En apprenant davantage sur les personnes les plus touchées par le COVID à long terme, les chercheurs espèrent que de meilleures stratégies de prévention et de traitement pourront être développées pour les groupes à haut risque.

« Alors que les groupes se remettent des effets à long terme de la pandémie de COVID-19, l’identification des différences dans les séquelles aiguës de COVID-19 peut aider à orienter l’allocation des ressources de santé publique et à améliorer l’équité en matière de santé », indique l’étude.

L’étude, dirigée par le ministère de la Santé et des Services sociaux de Long Beach, a évalué 366 personnes de 18 ans et plus qui ont été testées positives pour COVID-19 entre le 1er avril et le 10 décembre 2020.

Les patients ont ensuite été interrogés au moins 2 mois après avoir été testés positifs.

Un tiers des patients ont signalé au moins 1 symptôme 2 mois après un test diagnostique positif.

Les symptômes les plus courants sont la fatigue, la difficulté à respirer et l’anosmie (perte de l’odorat).

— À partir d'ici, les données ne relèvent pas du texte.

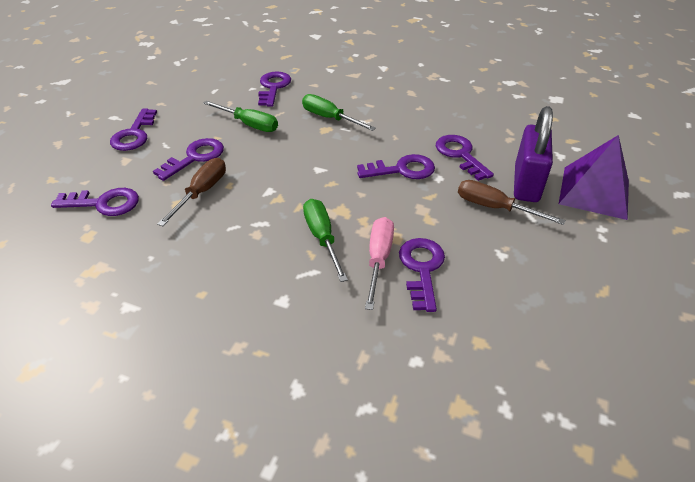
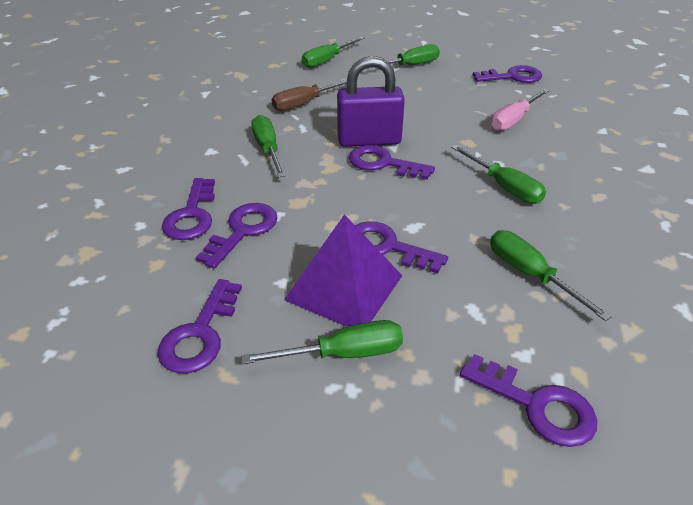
brown screwdriver: [157,158,226,226] [458,180,566,225] = 2 -> [271,80,347,111] = 1
green screwdriver: [203,101,278,132] [302,94,376,131] [303,199,348,282] = 3 -> [241,320,403,364] [251,115,286,177] [302,37,365,68] [366,44,440,69] [451,145,546,204] [490,230,612,321] = 6

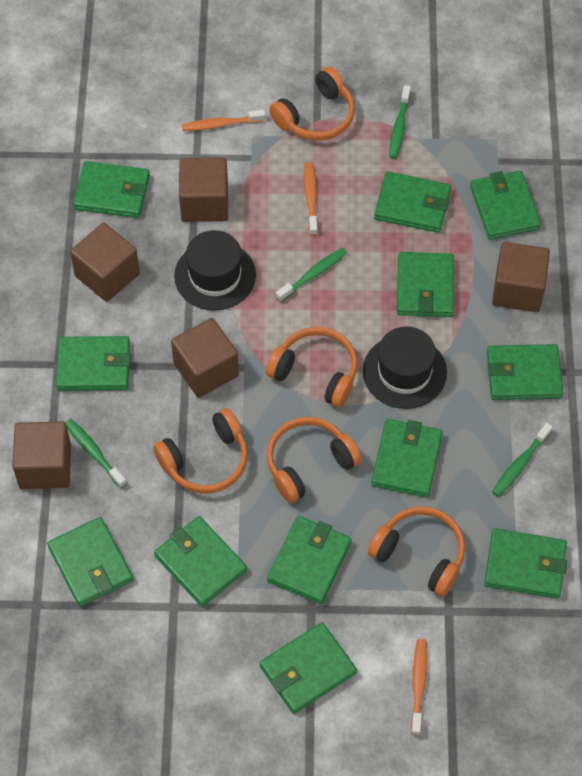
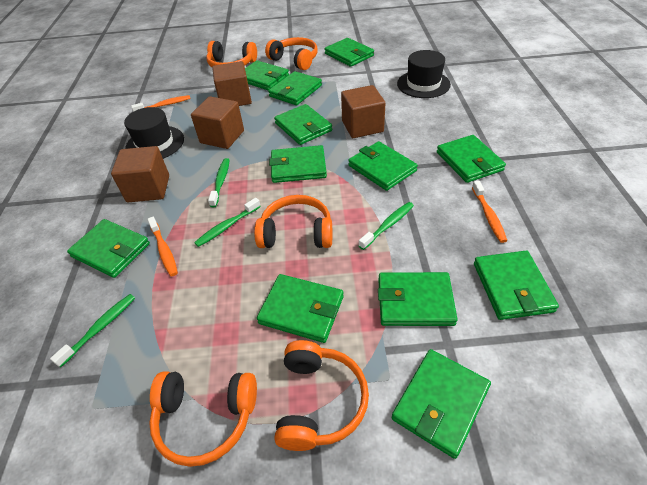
brown cube: [13,421,71,489] [70,223,140,302] [171,318,239,398] [179,158,228,222] [492,242,550,312] = 5 -> [111,146,169,202] [191,96,244,149] [212,61,252,106] [341,85,386,138] = 4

Les femmes, les personnes de 40 ans et plus, les Noirs et les personnes souffrant de problèmes de santé sont plus susceptibles de présenter des symptômes.

Alors que de plus en plus de personnes se remettent du COVID-19, davantage de recherches sont nécessaires pour comprendre et traiter le COVID à long terme, selon les chercheurs.

« L’identification des groupes qui sont touchés de manière disproportionnée par les séquelles post-aiguës de la COVID-19 peut contribuer aux efforts visant à hiérarchiser les stratégies de prévention et de traitement, y compris la vaccination de ces groupes à risque plus élevé de séquelles à long terme, et l’accès aux tests et aux soins pour les séquelles aiguës », L’étude a noté.

Les chercheurs suspectent une variété de facteurs, mais on ne sait pas pourquoi certains groupes sont plus susceptibles de développer un COVID à long terme.

Ces facteurs comprennent les inégalités qui augmentent l’exposition des personnes au SRAS-CoV-2, les inégalités dans les tests et les soins, et les différences d’état de santé sous-jacent parmi certains groupes raciaux.

Bien qu’il en soit encore aux premiers stades de la compréhension du COVID à long terme, il existe de nombreuses possibilités pour les gens de développer le syndrome, a déclaré le Dr.

« Malgré la guérison d’une infection aiguë (même un test négatif pour COVID-19), quelque part dans le corps, il peut y avoir un virus SRAS-CoV-2 persistant (la cause de COVID-19), ou ce n’est peut-être pas le virus entier mais une partie du virus – et ce virus fait que le système immunitaire continue d’être activé », a déclaré Shaw.

Une autre théorie est que lors de la lutte contre le coronavirus, le système immunitaire produit également des « auto-anticorps » contre les protéines normales du corps.

Parce que les symptômes sont si divers – y compris l’essoufflement, la perte de goût et d’odorat, et les problèmes de mémoire et de concentration – il peut y avoir d’autres explications pour savoir qui a un COVID à long terme et pourquoi, a déclaré Shaw.

L’un des principaux enseignements de l’étude est que le COVID prolongé n’est pas rare. Dans cette seule étude, un tiers des patients ont signalé au moins 1 symptôme 2 mois après avoir été testés positifs.

« Étant donné qu’une grande proportion de personnes (un tiers des personnes interrogées dans cette étude) présentent des symptômes persistants de COVID à long terme, cela donne à chacun une raison supplémentaire de prendre des précautions pour prévenir le COVID-19, comme les vaccins et le port de masques à l’intérieur,  » dit Xiao.

Une nouvelle analyse du CDC révèle que les personnes de plus de 40 ans, les femmes, les Noirs et les personnes souffrant de problèmes de santé sous-jacents sont les plus à risque de COVID à long terme. On ne sait pas ce qui fait que certaines personnes ressentent des symptômes à long terme, mais les chercheurs étudient la maladie. En découvrant qui est le plus touché par le COVID à long terme, les scientifiques espèrent développer de meilleures stratégies de prévention et de traitement.